### What you have to do
Repeat the span of the entries below that starts at the line with "index dip: (261, 180)" and ends at the line with "wrist: (109, 91)", nothing more. Skip the pictures.

### Dataset extract
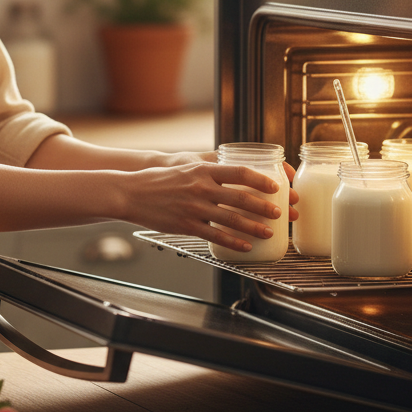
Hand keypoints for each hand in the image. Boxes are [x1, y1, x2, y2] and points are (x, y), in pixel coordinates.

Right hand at [122, 159, 298, 252]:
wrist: (131, 192)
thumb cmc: (159, 179)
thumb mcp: (185, 166)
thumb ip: (208, 168)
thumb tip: (231, 167)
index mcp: (202, 170)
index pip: (239, 172)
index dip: (261, 180)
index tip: (276, 186)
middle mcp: (200, 187)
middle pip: (241, 198)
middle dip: (265, 206)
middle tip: (280, 212)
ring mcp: (194, 207)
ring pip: (232, 219)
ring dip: (254, 227)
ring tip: (268, 231)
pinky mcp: (186, 225)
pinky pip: (215, 235)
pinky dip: (233, 241)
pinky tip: (245, 246)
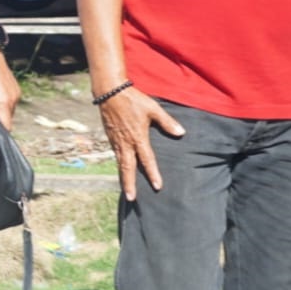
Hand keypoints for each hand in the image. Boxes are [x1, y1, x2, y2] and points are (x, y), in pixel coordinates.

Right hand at [97, 85, 183, 200]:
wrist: (109, 91)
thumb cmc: (133, 99)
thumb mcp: (153, 109)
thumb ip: (167, 122)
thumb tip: (181, 133)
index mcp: (138, 137)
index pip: (147, 159)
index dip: (153, 173)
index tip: (158, 186)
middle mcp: (125, 142)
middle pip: (127, 168)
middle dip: (129, 184)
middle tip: (131, 198)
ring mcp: (116, 140)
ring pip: (120, 163)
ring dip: (123, 177)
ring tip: (126, 189)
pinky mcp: (110, 136)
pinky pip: (116, 155)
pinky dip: (119, 165)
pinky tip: (122, 168)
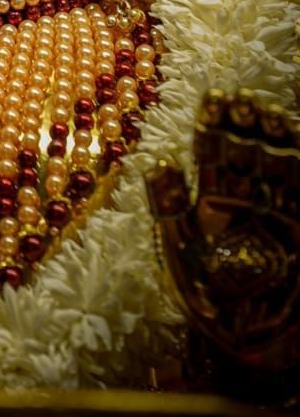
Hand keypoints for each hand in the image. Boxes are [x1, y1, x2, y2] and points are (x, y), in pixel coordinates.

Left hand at [147, 89, 299, 385]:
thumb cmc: (214, 307)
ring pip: (279, 163)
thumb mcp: (182, 256)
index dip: (215, 123)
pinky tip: (292, 139)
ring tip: (269, 113)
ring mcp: (280, 213)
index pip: (214, 151)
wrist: (257, 347)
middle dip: (245, 123)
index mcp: (214, 202)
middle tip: (242, 98)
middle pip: (248, 150)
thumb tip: (159, 161)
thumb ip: (171, 209)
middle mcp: (248, 201)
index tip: (215, 97)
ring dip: (274, 138)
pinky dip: (298, 159)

### Exercise output
index dip: (261, 180)
index tip: (276, 186)
middle mcp: (200, 187)
middle pip: (241, 198)
middle dip: (265, 206)
middle tip: (280, 212)
ring mcp: (194, 207)
ring pip: (232, 219)
ring dip: (254, 227)
ring tip: (268, 231)
pinky mcp: (186, 225)
pinky pip: (215, 235)
pinky dip: (233, 241)
pinky tip: (245, 246)
Hand keypoints for each hand in the image. Boxes are [x1, y1, x2, y2] and points are (x, y), in pixel coordinates.

Right hand at [97, 85, 183, 200]:
wrist: (109, 91)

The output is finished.